_Work order_. Quote every line of the data below as it stands, omitting pictures.

*** Information given Section Begins ***

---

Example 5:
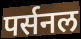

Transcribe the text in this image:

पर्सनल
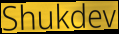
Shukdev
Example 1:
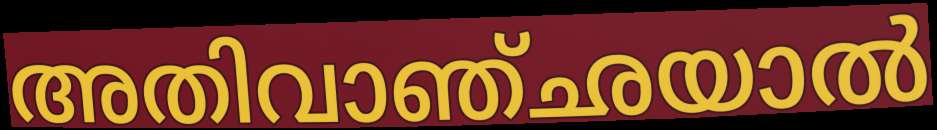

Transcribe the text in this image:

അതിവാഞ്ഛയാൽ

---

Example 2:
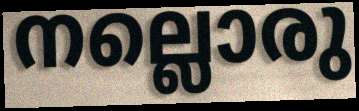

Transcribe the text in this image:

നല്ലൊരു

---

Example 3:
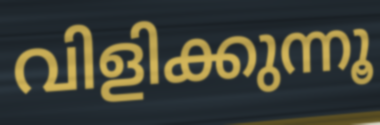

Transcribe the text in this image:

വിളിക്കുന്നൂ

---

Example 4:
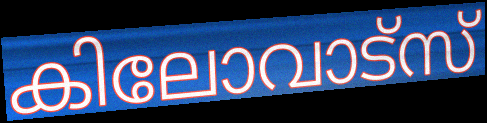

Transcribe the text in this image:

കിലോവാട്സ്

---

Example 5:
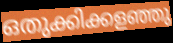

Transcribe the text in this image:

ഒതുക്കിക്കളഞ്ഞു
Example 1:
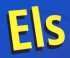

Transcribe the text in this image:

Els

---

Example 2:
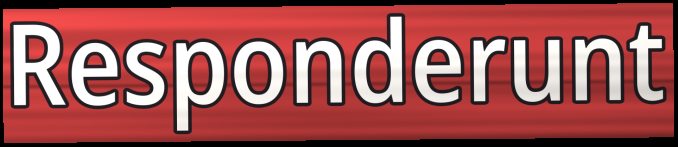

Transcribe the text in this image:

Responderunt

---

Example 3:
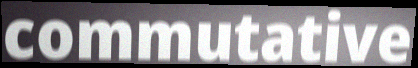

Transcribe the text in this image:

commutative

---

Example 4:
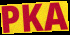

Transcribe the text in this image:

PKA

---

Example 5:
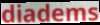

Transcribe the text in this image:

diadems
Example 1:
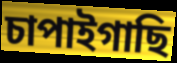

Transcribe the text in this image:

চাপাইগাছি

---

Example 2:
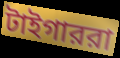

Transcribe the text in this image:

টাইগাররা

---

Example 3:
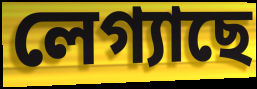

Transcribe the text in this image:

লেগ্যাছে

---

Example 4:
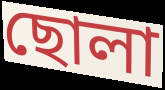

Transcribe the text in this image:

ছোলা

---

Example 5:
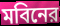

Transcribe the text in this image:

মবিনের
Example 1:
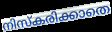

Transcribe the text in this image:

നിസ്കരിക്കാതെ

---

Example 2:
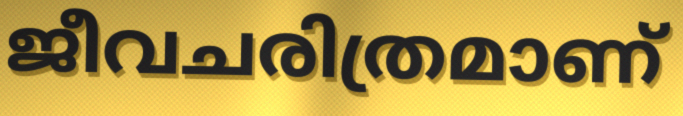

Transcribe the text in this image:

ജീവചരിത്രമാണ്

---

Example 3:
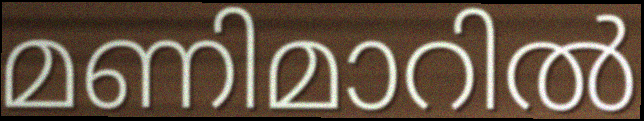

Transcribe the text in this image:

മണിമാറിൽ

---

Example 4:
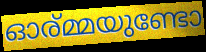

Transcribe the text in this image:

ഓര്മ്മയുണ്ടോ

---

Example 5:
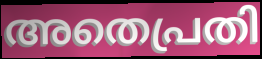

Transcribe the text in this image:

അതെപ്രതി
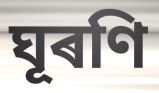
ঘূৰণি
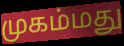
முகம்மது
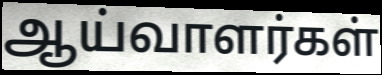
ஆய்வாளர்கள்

*** Information given Section Ends ***

_Solution for this task_.
---

Example 5:

Transcribe the text in this image:

पर्सनल
Shukdev
Example 1:

Transcribe the text in this image:

അതിവാഞ്ഛയാൽ

---

Example 2:

Transcribe the text in this image:

നല്ലൊരു

---

Example 3:

Transcribe the text in this image:

വിളിക്കുന്നൂ

---

Example 4:

Transcribe the text in this image:

കിലോവാട്സ്

---

Example 5:

Transcribe the text in this image:

ഒതുക്കിക്കളഞ്ഞു
Example 1:

Transcribe the text in this image:

Els

---

Example 2:

Transcribe the text in this image:

Responderunt

---

Example 3:

Transcribe the text in this image:

commutative

---

Example 4:

Transcribe the text in this image:

PKA

---

Example 5:

Transcribe the text in this image:

diadems
Example 1:

Transcribe the text in this image:

চাপাইগাছি

---

Example 2:

Transcribe the text in this image:

টাইগাররা

---

Example 3:

Transcribe the text in this image:

লেগ্যাছে

---

Example 4:

Transcribe the text in this image:

ছোলা

---

Example 5:

Transcribe the text in this image:

মবিনের
Example 1:

Transcribe the text in this image:

നിസ്കരിക്കാതെ

---

Example 2:

Transcribe the text in this image:

ജീവചരിത്രമാണ്

---

Example 3:

Transcribe the text in this image:

മണിമാറിൽ

---

Example 4:

Transcribe the text in this image:

ഓര്മ്മയുണ്ടോ

---

Example 5:

Transcribe the text in this image:

അതെപ്രതി
ঘূৰণি
முகம்மது
ஆய்வாளர்கள்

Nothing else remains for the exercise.